Beginnings

Local telephone service first started in Barbados by The Barbados Telephone Company Ltd., a private company, in 1884, 9 years after Alexander Graham Bell exhibited his invention at the Philadelphia Centenial Exposition. Telephone service at that time was restricted to calls made within the island.

From as early as 1851, however, Barbadians first heard of plans for submarine cables to be laid linking North and South America , through the English and Danish West Indies. However, it was not until 1869 that a British company, the West India and Panama Company, started construction of submarine cables to link Barbados, through Jamaica , to the USA .


Bridgetown, circa 1800, showing offices of the
West India and Panama Company

Local telephone service was established in Barbados only nine (9) years after Alexander Graham Bell had exhibited the first telephone at the Philadelphia Centennial Exposition.

In 1872, the West India and Panama Company completed the laying of cables linking Florida and Cuba to St.

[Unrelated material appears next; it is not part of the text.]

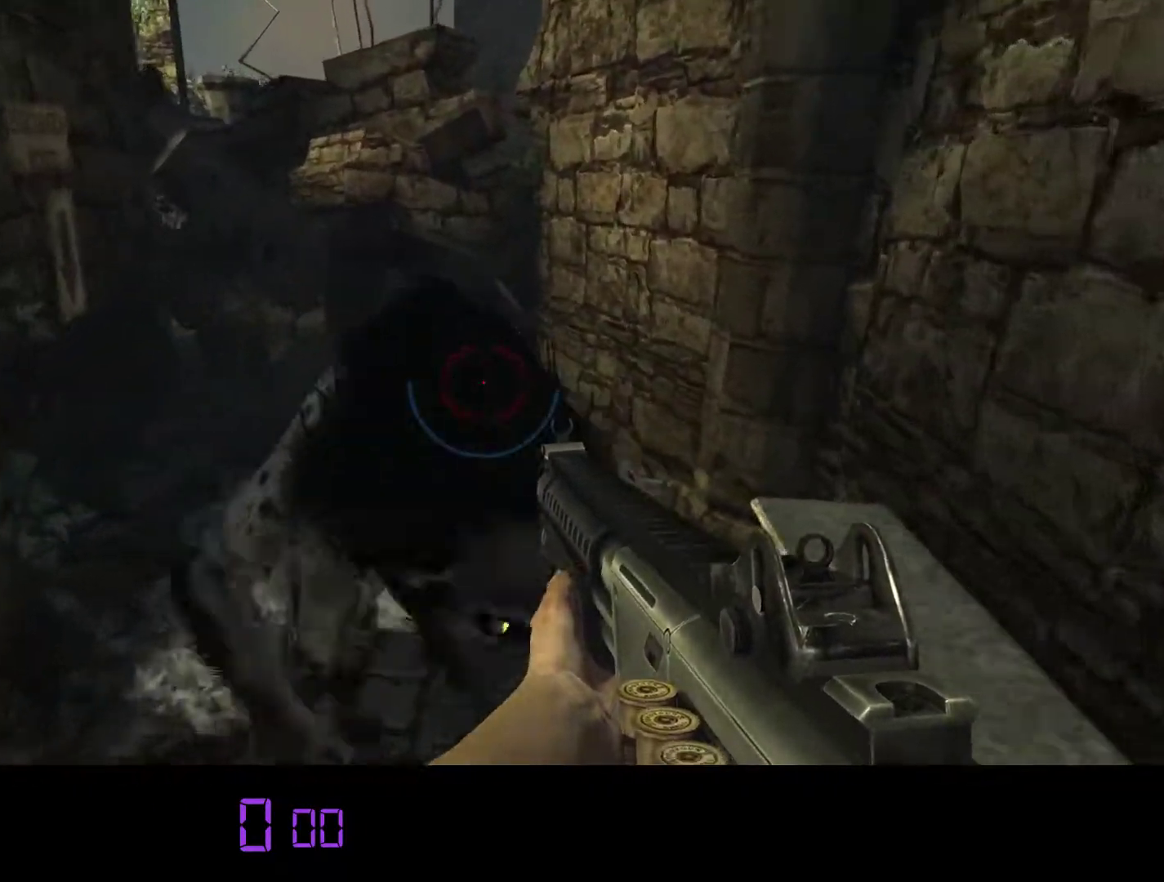
{"keys": [], "mouse": [], "events": [[33, "f", "down"], [67, "w", "up"], [100, "e", "up"], [267, "f", "up"]]}
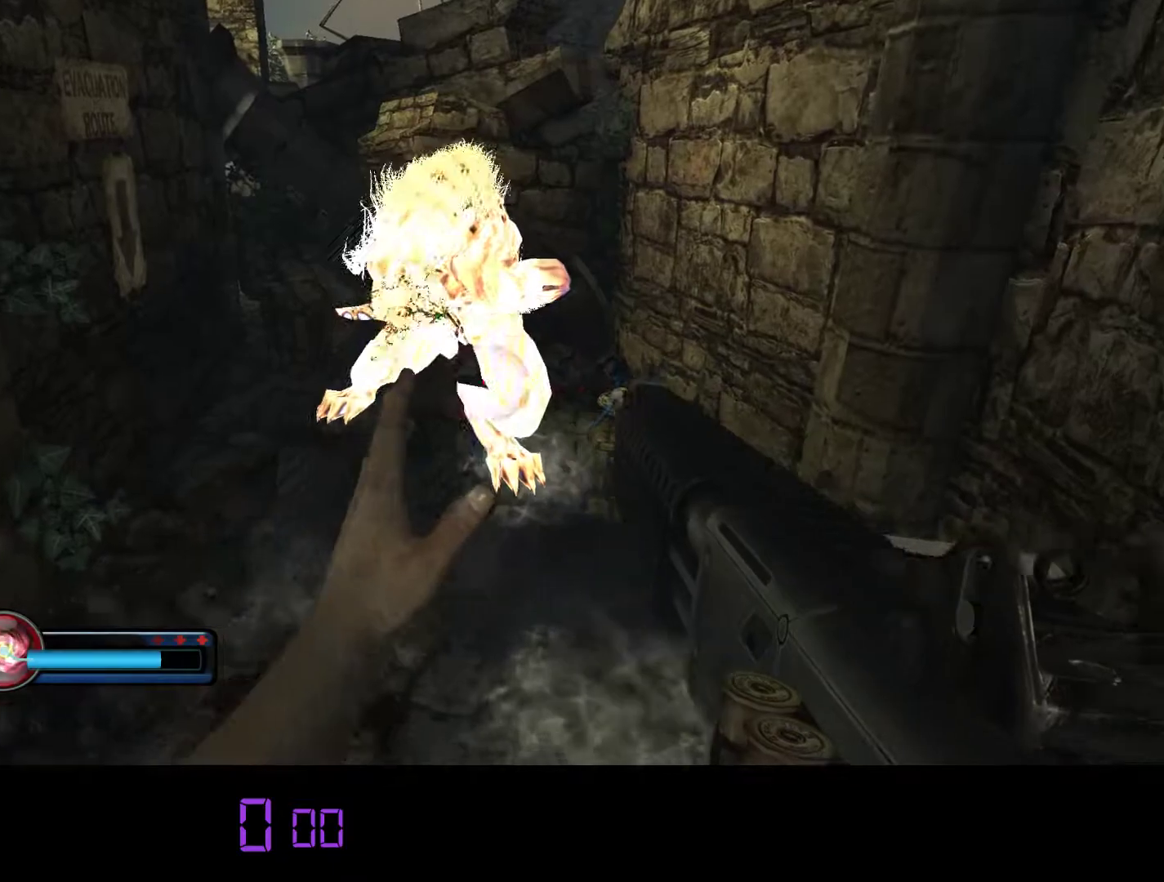
{"keys": ["w"], "mouse": ["left"], "events": [[83, "mouse_left", "down"], [217, "mouse_left", "up"], [283, "mouse_left", "down"], [283, "w", "down"], [400, "mouse_left", "up"], [500, "mouse_left", "down"]]}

Kitts, Antigua , Guadeloupe , Dominica , Martinique , St. Lucia , St. Vincent , Barbados , Grenada , Trinidad and Guiana. The Barbados Telegraph service opened on March 7, 1872. Between 1879 and 1924 a series of cable landings made Barbados into the convergence point for cables connecting the West Indies to the American continent.

Following news of a breakthrough in wireless telegraphic communication, Barbados established a wireless station in 1914. The advent of wireless telegraphy and telephony caused a crisis for the cable companies, which the British Government solved in 1929 by merging the wireless and cable companies. This merger was christened ‘Cable & Wireless” in 1934.

Meanwhile, in Barbados , the government, through the Cable & Wireless ( West Indies ) Limited Act of 1939, consolidated all previous legislation relating to the duties and privileges of the Panama Telegraph company, which operated in the island at the time, and its parent company, Cable & Wireless. In those days, the company was required to "publish free of charge ... any news of importance or of interest in the line of route of the cable in the West Indies, and also the ruling market process of that day in London and New York."